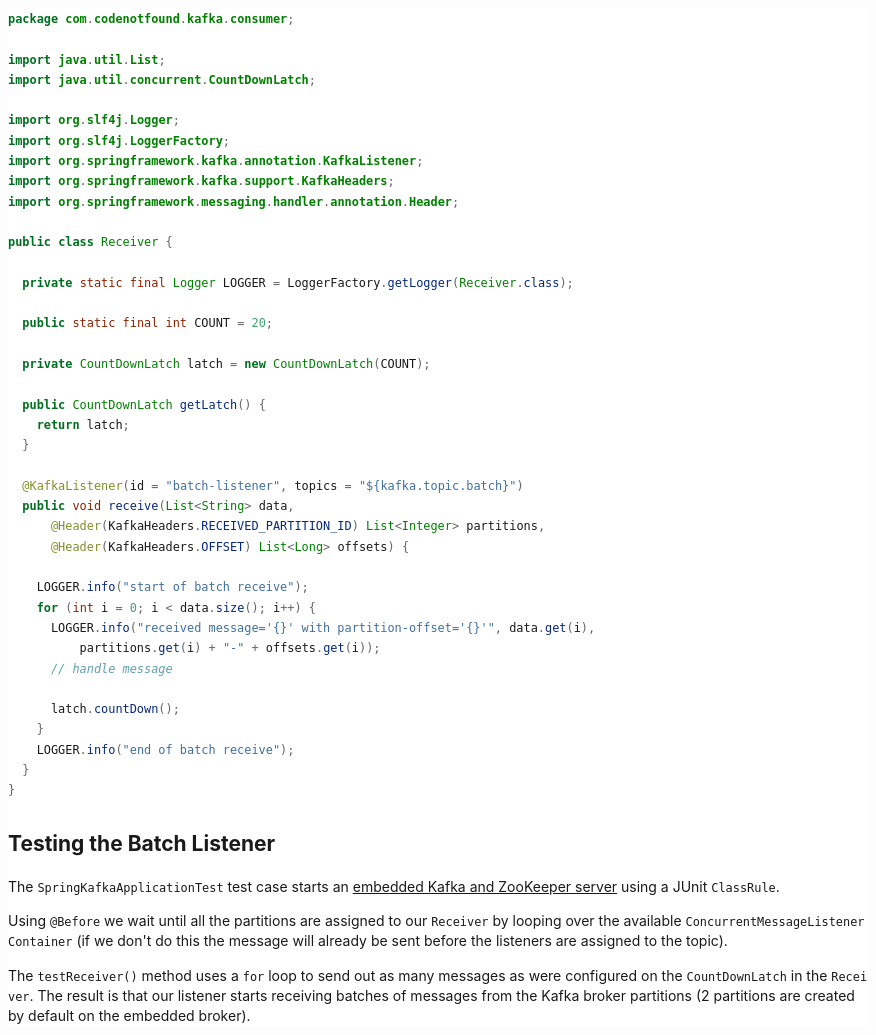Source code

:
 ``` java
package com.codenotfound.kafka.consumer;

import java.util.List;
import java.util.concurrent.CountDownLatch;

import org.slf4j.Logger;
import org.slf4j.LoggerFactory;
import org.springframework.kafka.annotation.KafkaListener;
import org.springframework.kafka.support.KafkaHeaders;
import org.springframework.messaging.handler.annotation.Header;

public class Receiver {

  private static final Logger LOGGER = LoggerFactory.getLogger(Receiver.class);

  public static final int COUNT = 20;

  private CountDownLatch latch = new CountDownLatch(COUNT);

  public CountDownLatch getLatch() {
    return latch;
  }

  @KafkaListener(id = "batch-listener", topics = "${kafka.topic.batch}")
  public void receive(List<String> data,
      @Header(KafkaHeaders.RECEIVED_PARTITION_ID) List<Integer> partitions,
      @Header(KafkaHeaders.OFFSET) List<Long> offsets) {

    LOGGER.info("start of batch receive");
    for (int i = 0; i < data.size(); i++) {
      LOGGER.info("received message='{}' with partition-offset='{}'", data.get(i),
          partitions.get(i) + "-" + offsets.get(i));
      // handle message

      latch.countDown();
    }
    LOGGER.info("end of batch receive");
  }
}
```

## Testing the Batch Listener

The `SpringKafkaApplicationTest` test case starts an [embedded Kafka and ZooKeeper server](/spring-kafka-embedded-unit-test-example.html) using a JUnit `ClassRule`.

Using `@Before` we wait until all the partitions are assigned to our `Receiver` by looping over the available `ConcurrentMessageListenerContainer` (if we don't do this the message will already be sent before the listeners are assigned to the topic).

The `testReceiver()` method uses a `for` loop to send out as many messages as were configured on the `CountDownLatch` in the `Receiver`. The result is that our listener starts receiving batches of messages from the Kafka broker partitions (2 partitions are created by default on the embedded broker).
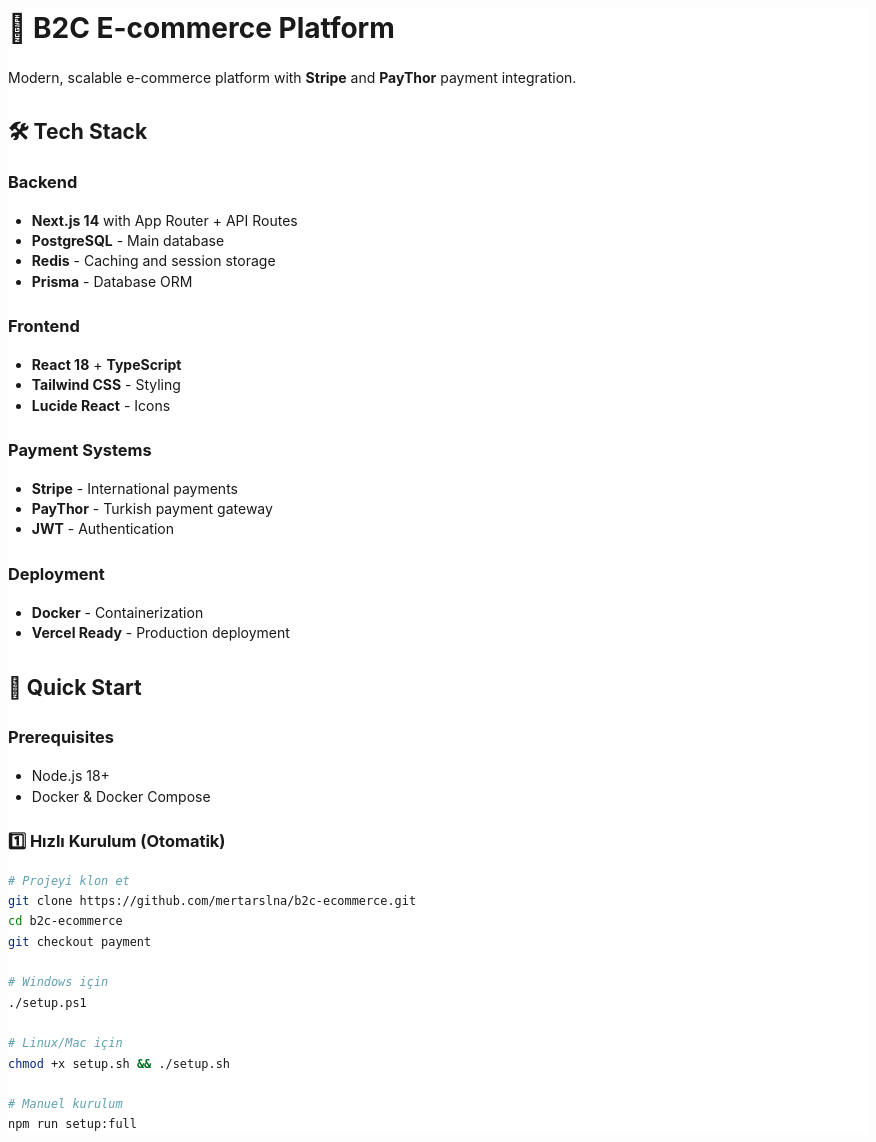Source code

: # 🛒 B2C E-commerce Platform

Modern, scalable e-commerce platform with **Stripe** and **PayThor** payment integration.

## 🛠️ Tech Stack

### Backend
- **Next.js 14** with App Router + API Routes
- **PostgreSQL** - Main database
- **Redis** - Caching and session storage
- **Prisma** - Database ORM

### Frontend
- **React 18** + **TypeScript**
- **Tailwind CSS** - Styling
- **Lucide React** - Icons

### Payment Systems
- **Stripe** - International payments
- **PayThor** - Turkish payment gateway
- **JWT** - Authentication

### Deployment
- **Docker** - Containerization
- **Vercel Ready** - Production deployment

## 🚀 Quick Start

### Prerequisites
- Node.js 18+
- Docker & Docker Compose

### 1️⃣ Hızlı Kurulum (Otomatik)
```bash
# Projeyi klon et
git clone https://github.com/mertarslna/b2c-ecommerce.git
cd b2c-ecommerce
git checkout payment

# Windows için
./setup.ps1

# Linux/Mac için  
chmod +x setup.sh && ./setup.sh

# Manuel kurulum
npm run setup:full
```
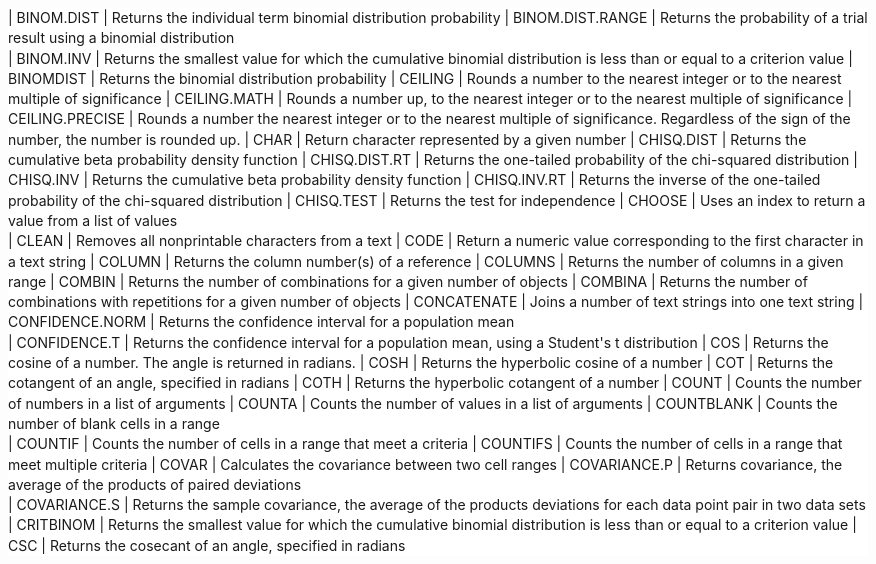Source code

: | BINOM.DIST                | Returns the individual term binomial distribution probability
| BINOM.DIST.RANGE          | Returns the probability of a trial result using a binomial distribution              
| BINOM.INV                 | Returns the smallest value for which the cumulative binomial distribution is less than or equal to a criterion value
| BINOMDIST                 | Returns the binomial distribution probability
| CEILING                   | Rounds a number to the nearest integer or to the nearest multiple of significance
| CEILING.MATH              | Rounds a number up, to the nearest integer or to the nearest multiple of significance
| CEILING.PRECISE           | Rounds a number the nearest integer or to the nearest multiple of significance. Regardless of the sign of the number, the number is rounded up.
| CHAR                      | Return character represented by a given number
| CHISQ.DIST                | Returns the cumulative beta probability density function
| CHISQ.DIST.RT             | Returns the one-tailed probability of the chi-squared distribution
| CHISQ.INV                 | Returns the cumulative beta probability density function
| CHISQ.INV.RT              | Returns the inverse of the one-tailed probability of the chi-squared distribution
| CHISQ.TEST                | Returns the test for independence
| CHOOSE                    | Uses an index to return a value from a list of values       
| CLEAN                     | Removes all nonprintable characters from a text
| CODE                      | Return a numeric value corresponding to the first character in a text string
| COLUMN                    | Returns the column number(s) of a reference
| COLUMNS                   | Returns the number of columns in a given range
| COMBIN                    | Returns the number of combinations for a given number of objects
| COMBINA                   | Returns the number of combinations with repetitions for a given number of objects
| CONCATENATE               | Joins a number of text strings into one text string
| CONFIDENCE.NORM           | Returns the confidence interval for a population mean    
| CONFIDENCE.T              | Returns the confidence interval for a population mean, using a Student's t distribution
| COS                       | Returns the cosine of a number. The angle is returned in radians.
| COSH                      | Returns the hyperbolic cosine of a number
| COT                       | Returns the cotangent of an angle, specified in radians
| COTH                      | Returns the hyperbolic cotangent of a number
| COUNT                     | Counts the number of numbers in a list of arguments
| COUNTA                    | Counts the number of values in a  list of arguments
| COUNTBLANK                | Counts the number of blank cells in a range   
| COUNTIF                   | Counts the number of cells in a range that meet a criteria
| COUNTIFS                  | Counts the number of cells in a range that meet multiple criteria
| COVAR                     | Calculates the covariance between two cell ranges
| COVARIANCE.P              | Returns covariance, the average of the products of paired deviations    
| COVARIANCE.S              | Returns the sample covariance, the average of the products deviations for each data point pair in two data sets
| CRITBINOM                 | Returns the smallest value for which the cumulative binomial distribution is less than or equal to a criterion value
| CSC                       | Returns the cosecant of an angle, specified in radians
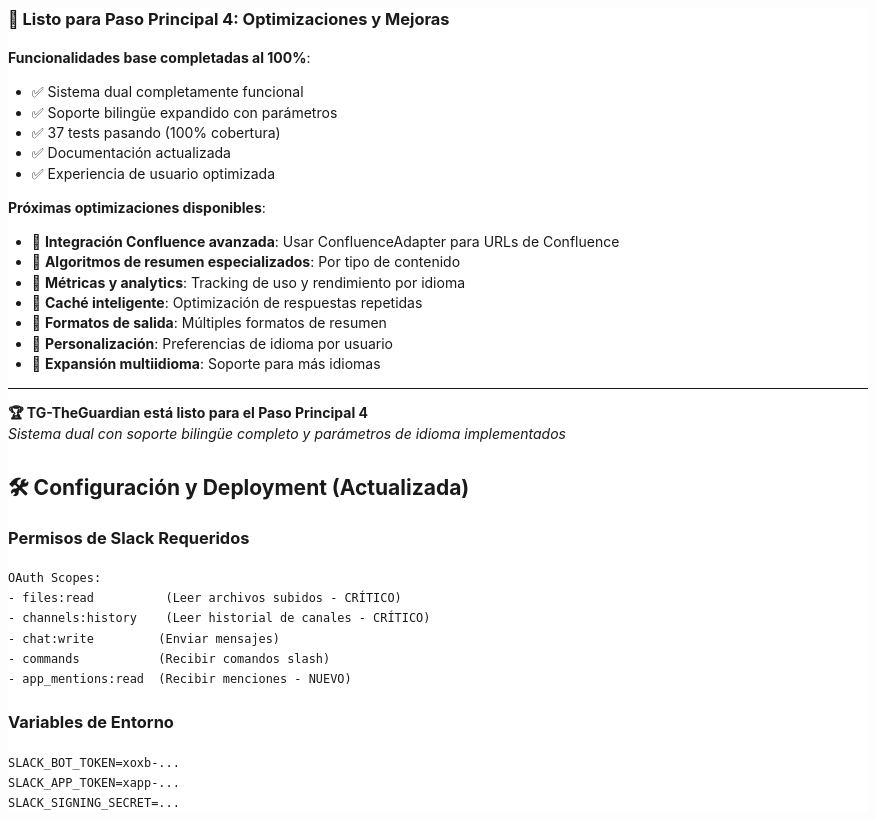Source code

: ### **🎯 Listo para Paso Principal 4: Optimizaciones y Mejoras**

**Funcionalidades base completadas al 100%**:
- ✅ Sistema dual completamente funcional
- ✅ Soporte bilingüe expandido con parámetros
- ✅ 37 tests pasando (100% cobertura)
- ✅ Documentación actualizada
- ✅ Experiencia de usuario optimizada

**Próximas optimizaciones disponibles**:
- 🔄 **Integración Confluence avanzada**: Usar ConfluenceAdapter para URLs de Confluence
- 🔄 **Algoritmos de resumen especializados**: Por tipo de contenido
- 🔄 **Métricas y analytics**: Tracking de uso y rendimiento por idioma
- 🔄 **Caché inteligente**: Optimización de respuestas repetidas
- 🔄 **Formatos de salida**: Múltiples formatos de resumen
- 🔄 **Personalización**: Preferencias de idioma por usuario
- 🔄 **Expansión multiidioma**: Soporte para más idiomas

---

**🏆 TG-TheGuardian está listo para el Paso Principal 4**  
*Sistema dual con soporte bilingüe completo y parámetros de idioma implementados*

## 🛠️ **Configuración y Deployment (Actualizada)**

### **Permisos de Slack Requeridos**
```
OAuth Scopes:
- files:read          (Leer archivos subidos - CRÍTICO)
- channels:history    (Leer historial de canales - CRÍTICO)
- chat:write         (Enviar mensajes)
- commands           (Recibir comandos slash)
- app_mentions:read  (Recibir menciones - NUEVO)
```

### **Variables de Entorno**
```
SLACK_BOT_TOKEN=xoxb-...
SLACK_APP_TOKEN=xapp-...
SLACK_SIGNING_SECRET=...
```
++++++++++++++++++++
What you have to do
The answer consists solely of the lines from the one containing "### **Permisos de Slack Requeridos**" through the last line of the data above, reproduced exactly.

Written solution
### **Permisos de Slack Requeridos**
```
OAuth Scopes:
- files:read          (Leer archivos subidos - CRÍTICO)
- channels:history    (Leer historial de canales - CRÍTICO)
- chat:write         (Enviar mensajes)
- commands           (Recibir comandos slash)
- app_mentions:read  (Recibir menciones - NUEVO)
```

### **Variables de Entorno**
```
SLACK_BOT_TOKEN=xoxb-...
SLACK_APP_TOKEN=xapp-...
SLACK_SIGNING_SECRET=...
```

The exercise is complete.